编辑:根据要求,这是我的getFrequency方法:

public static int[] getFrequency(String s) {
    //There are 128 legal ascii characters
    int[] charArr = new int[128];

    //Iterate through the given string, and increment the count for a character using its 
    //ascii value to locate its position in the array
    for (int i = 0; i < s.length(); i++) {

        char c = s.charAt(i);
        int ascii = (int) c;
        charArr[ascii] += 1;    
    }

    return charArr;
}

EDIT 2: And Pair:

编辑2:和配对:

public class Pair {

   private int[] m_arr;
   private int m_count;

   public Pair(int[] arr, int count) {
       this.m_arr = arr;
       this.m_count = count;
   }

   public int[] getArr() {
       return this.m_arr;
   }

   public int getCount() {
       return this.m_count;
   }

   public void updateCount() {
       this.m_count++;
   }

}

1 个解决方案

#1


2  

Finding anagrams is a known problem. The usual solution is to sort the strings and compare sorted strings. When you sort, "ABCD" and "BCDA" both become "ABCD".

寻找字谜是一个众所周知的问题。通常的解决方案是对字符串进行排序并比较排序的字符串。排序时,“ABCD”和“BCDA”都变为“ABCD”。

Storing the sorted strings in a set will let you find matches easily. Make a class that keeps the string in its sorted and unsorted versions separately for easy retrieval of the unsorted version of the string.

将已排序的字符串存储在一个集合中可以让您轻松找到匹配项。创建一个类,将字符串分别保存在已排序和未排序的版本中,以便轻松检索字符串的未排序版本。

Your hash function is not good, since "BB" will hash to the same value as "AC". Use a better hash function on the sorted version of the string.

你的哈希函数不好,因为“BB”会哈希到与“AC”相同的值。在字符串的排序版本上使用更好的哈希函数。

#1


2  

Finding anagrams is a known problem. The usual solution is to sort the strings and compare sorted strings. When you sort, "ABCD" and "BCDA" both become "ABCD".

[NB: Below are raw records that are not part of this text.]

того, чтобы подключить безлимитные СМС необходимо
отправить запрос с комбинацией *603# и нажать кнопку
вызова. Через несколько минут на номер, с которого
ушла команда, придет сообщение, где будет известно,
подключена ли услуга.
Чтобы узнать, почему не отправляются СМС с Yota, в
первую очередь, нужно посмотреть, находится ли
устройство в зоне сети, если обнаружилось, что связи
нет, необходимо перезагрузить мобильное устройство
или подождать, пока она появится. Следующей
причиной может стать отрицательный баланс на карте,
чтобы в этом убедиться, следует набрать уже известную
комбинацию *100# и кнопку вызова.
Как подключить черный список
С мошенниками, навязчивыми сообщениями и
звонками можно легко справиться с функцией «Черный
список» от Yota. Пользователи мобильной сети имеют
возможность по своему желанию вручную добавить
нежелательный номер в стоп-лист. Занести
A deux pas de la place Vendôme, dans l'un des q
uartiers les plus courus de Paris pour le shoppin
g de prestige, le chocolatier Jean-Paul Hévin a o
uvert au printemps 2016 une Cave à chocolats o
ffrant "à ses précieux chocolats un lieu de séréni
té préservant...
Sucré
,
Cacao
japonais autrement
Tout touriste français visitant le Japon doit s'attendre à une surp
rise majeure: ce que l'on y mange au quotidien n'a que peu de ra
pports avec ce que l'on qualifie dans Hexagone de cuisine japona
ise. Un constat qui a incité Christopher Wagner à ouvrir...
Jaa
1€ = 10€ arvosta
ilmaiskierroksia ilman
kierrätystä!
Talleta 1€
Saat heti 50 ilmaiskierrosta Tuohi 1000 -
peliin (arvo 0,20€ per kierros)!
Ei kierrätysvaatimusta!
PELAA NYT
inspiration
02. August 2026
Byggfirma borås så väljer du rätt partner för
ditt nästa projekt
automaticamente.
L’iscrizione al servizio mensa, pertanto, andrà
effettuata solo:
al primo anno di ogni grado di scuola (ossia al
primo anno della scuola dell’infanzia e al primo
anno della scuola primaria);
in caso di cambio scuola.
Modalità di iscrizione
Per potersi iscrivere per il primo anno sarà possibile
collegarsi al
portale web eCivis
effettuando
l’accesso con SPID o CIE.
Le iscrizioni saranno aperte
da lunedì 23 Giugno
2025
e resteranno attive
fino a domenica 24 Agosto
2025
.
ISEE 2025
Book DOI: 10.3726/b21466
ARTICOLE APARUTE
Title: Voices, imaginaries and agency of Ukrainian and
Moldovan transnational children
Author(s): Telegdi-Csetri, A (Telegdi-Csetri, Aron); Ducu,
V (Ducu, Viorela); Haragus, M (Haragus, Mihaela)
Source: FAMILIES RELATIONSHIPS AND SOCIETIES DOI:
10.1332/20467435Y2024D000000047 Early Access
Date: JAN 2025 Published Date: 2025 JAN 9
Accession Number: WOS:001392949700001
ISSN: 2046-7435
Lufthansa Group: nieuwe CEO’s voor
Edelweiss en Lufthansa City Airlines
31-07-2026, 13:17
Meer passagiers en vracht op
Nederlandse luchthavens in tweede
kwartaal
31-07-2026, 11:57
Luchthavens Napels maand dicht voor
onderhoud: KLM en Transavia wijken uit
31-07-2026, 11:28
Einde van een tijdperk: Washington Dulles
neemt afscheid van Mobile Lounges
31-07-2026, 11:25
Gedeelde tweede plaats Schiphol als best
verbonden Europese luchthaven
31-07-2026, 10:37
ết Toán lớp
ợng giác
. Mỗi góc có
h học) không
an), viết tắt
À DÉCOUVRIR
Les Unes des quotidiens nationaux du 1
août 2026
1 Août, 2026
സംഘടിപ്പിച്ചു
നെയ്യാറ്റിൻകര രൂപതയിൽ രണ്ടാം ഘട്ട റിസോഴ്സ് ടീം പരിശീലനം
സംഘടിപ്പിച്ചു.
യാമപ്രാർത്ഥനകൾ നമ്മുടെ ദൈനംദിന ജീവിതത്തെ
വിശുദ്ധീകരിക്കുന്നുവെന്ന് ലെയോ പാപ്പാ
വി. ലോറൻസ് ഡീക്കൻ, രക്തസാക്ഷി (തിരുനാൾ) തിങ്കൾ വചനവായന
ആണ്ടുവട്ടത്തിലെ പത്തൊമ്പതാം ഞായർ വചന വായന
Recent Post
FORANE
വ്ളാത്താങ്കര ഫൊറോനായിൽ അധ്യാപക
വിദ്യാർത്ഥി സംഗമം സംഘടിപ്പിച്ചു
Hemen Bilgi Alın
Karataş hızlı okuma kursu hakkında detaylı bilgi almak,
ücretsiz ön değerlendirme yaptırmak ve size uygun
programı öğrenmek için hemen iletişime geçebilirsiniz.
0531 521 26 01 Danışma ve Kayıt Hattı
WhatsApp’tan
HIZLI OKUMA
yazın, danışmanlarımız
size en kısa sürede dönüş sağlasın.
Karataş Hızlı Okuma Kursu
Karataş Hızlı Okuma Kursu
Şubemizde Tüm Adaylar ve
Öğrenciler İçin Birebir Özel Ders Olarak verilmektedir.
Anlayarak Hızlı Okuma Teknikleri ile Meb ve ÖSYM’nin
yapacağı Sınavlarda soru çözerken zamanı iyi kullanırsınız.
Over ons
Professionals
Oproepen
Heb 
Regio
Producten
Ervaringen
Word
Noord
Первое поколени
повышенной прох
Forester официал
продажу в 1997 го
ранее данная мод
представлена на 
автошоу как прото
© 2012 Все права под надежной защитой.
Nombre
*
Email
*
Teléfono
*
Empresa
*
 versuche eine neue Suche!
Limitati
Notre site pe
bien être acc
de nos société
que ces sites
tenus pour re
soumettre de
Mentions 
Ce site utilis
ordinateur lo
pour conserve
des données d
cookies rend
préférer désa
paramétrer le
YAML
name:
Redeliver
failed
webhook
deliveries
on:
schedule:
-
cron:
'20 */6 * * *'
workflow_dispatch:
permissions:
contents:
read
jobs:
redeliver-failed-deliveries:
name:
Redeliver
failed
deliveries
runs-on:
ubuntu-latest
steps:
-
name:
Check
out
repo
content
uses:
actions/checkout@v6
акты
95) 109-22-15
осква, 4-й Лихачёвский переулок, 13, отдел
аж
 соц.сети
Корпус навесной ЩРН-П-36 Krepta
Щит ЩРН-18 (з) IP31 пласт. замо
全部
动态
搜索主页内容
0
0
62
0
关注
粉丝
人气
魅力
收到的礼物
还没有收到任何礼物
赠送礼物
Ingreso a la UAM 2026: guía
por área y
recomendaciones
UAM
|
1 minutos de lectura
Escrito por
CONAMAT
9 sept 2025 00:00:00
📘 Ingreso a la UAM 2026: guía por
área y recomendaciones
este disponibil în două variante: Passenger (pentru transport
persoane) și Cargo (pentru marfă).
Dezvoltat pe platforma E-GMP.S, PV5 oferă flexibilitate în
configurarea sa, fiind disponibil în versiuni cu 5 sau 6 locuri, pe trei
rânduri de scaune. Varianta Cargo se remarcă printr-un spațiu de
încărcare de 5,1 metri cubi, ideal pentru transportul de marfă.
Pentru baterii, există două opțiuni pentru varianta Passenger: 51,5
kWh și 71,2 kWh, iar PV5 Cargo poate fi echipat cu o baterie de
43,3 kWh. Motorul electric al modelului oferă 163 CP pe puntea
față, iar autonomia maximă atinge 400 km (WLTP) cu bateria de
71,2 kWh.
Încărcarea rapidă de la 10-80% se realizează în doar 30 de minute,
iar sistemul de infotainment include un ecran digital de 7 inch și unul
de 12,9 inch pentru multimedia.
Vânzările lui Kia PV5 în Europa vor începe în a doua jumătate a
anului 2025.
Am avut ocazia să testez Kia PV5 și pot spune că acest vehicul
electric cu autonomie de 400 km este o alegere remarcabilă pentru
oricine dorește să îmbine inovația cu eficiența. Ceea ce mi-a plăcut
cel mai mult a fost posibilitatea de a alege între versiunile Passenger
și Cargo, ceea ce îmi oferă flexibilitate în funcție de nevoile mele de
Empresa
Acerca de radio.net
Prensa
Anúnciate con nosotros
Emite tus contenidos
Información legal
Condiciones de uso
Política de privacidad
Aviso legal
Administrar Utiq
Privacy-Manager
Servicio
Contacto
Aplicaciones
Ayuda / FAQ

寻找字谜是一个众所周知的问题。通常的解决方案是对字符串进行排序并比较排序的字符串。排序时,“ABCD”和“BCDA”都变为“ABCD”。

Storing the sorted strings in a set will let you find matches easily. Make a class that keeps the string in its sorted and unsorted versions separately for easy retrieval of the unsorted version of the string.

将已排序的字符串存储在一个集合中可以让您轻松找到匹配项。创建一个类,将字符串分别保存在已排序和未排序的版本中,以便轻松检索字符串的未排序版本。

Your hash function is not good, since "BB" will hash to the same value as "AC". Use a better hash function on the sorted version of the string.

你的哈希函数不好,因为“BB”会哈希到与“AC”相同的值。在字符串的排序版本上使用更好的哈希函数。